Government and telecommunications sectors in Southeast Asia have become the target of a “sophisticated” campaign undertaken by a new advanced persistent threat (APT) group called Earth Kurma since June 2024.
The attacks, per Trend Micro, have leveraged custom malware, rootkits, and cloud storage services for data exfiltration. The Philippines, Vietnam, Thailand, and Malaysia are among the prominent targets.
“This campaign poses a high business risk due to targeted espionage, credential theft, persistent foothold established through kernel-level rootkits, and data exfiltration via trusted cloud platforms,” security researchers Nick Dai and Sunny Lu said in an analysis published last week.
The threat actor’s activities date back to November 2020, with the intrusions primarily relying on services like Dropbox and Microsoft OneDrive to siphon sensitive data using tools like TESDAT and SIMPOBOXSPY.
Two other noteworthy malware families in its arsenal include rootkits such as KRNRAT and Moriya, the latter of which has been observed previously in attacks aimed at high-profile organizations in Asia and Africa as part of an espionage campaign dubbed TunnelSnake.
Trend Micro also said that SIMPOBOXSPY and the exfiltration script used in the attacks share overlaps with another APT group codenamed ToddyCat. However, a definitive attribution remains inconclusive.
It’s currently not known as to how the threat actors gain initial access to target environments. The initial foothold is then abused to scan and conduct lateral movement using a variety of tools like NBTSCAN, Ladon, FRPC, WMIHACKER, and ICMPinger. Also deployed is a keylogger referred to as KMLOG to harvest credentials.
It’s worth noting that the use of the open-source Ladon framework has been previously attributed to a China-linked hacking group called TA428 (aka Vicious Panda).
Persistence on the hosts is accomplished by three different loader strains referred to as DUNLOADER, TESDAT, and DMLOADER, which are capable of loading next-stage payloads into memory and executing them. These consist of Cobalt Strike Beacons, rootkits like KRNRAT and Moriya, as well as data exfiltration malware.
What distinguishes these attacks is the use of living-off-the-land (LotL) techniques to install the rootkits, where hackers employ legitimate system tools and features, in this case, syssetup.dll, rather than introducing easily detectable malware.
While Moriya is engineered to inspect incoming TCP packets for a malicious payload and inject shellcode into a newly spawned “svchost.exe” process, KRNRAT is an amalgamation of five different open-source projects with capabilities such as process manipulation, file hiding, shellcode execution, traffic concealment, and command-and-control (C2) communication.
KRNRAT, like Moriya, is also designed to load a user-mode agent the rootkit and inject it into “svchost.exe.” The user-mode agent serves as a backdoor to retrieve a follow-on payload from the C2 server.
“Before exfiltrating the files, several commands executed by the loader TESDAT collected specific document files with the following extensions: .pdf, .doc, .docx, .xls, .xlsx, .ppt, and .pptx,” the researchers said. “The documents are first placed into a newly created folder named “tmp,” which is then archived using WinRAR with a specific password.”
One of the bespoke tools used for data exfiltration is SIMPOBOXSPY, which can upload the RAR archive to Dropbox with a specific access token. According to a Kasperksy report from October 2023, the generic DropBox uploader is “probably not exclusively used by ToddyCat.”

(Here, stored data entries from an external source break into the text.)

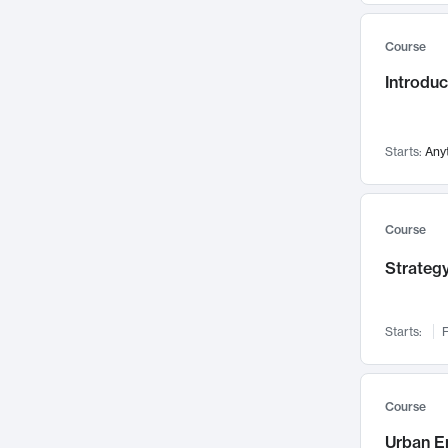
Mental Health
71
Course
Faculty Leadership
67
Introdu
Gender Studies
60
User Experience
58
Environmental Design
52
Starts:
Any
Performing Arts
47
Immunology
43
Course
Built Environment
42
Strategy
Health Care Management
34
Manufacturing
33
Marketing
32
Starts:
F
Geography
30
Innovation Process
28
Course
Business Analytics
26
Urban E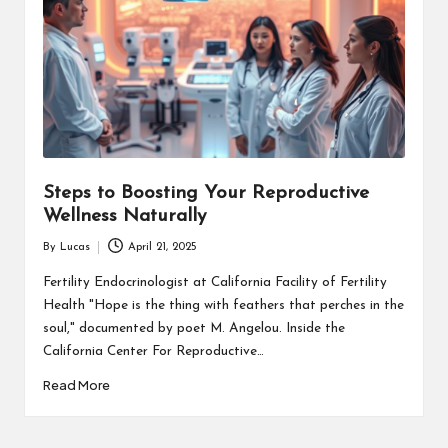
Steps to Boosting Your Reproductive
Wellness Naturally
By
Lucas
April 21, 2025
Posted
by
Fertility Endocrinologist at California Facility of Fertility
Health "Hope is the thing with feathers that perches in the
soul," documented by poet M. Angelou. Inside the
California Center For Reproductive…
Read More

ODRIZ, another program used for the same purpose, uploads the collected information to OneDrive by specifying the OneDrive refresh token as an input parameter.
“Earth Kurma remains highly active, continuing to target countries around Southeast Asia,” Trend Micro said. “They have the capability to adapt to victim environments and maintain a stealthy presence.”
“They can also reuse the same code base from previously identified campaigns to customize their toolsets, sometimes even utilizing the victim’s infrastructure to achieve their goals.”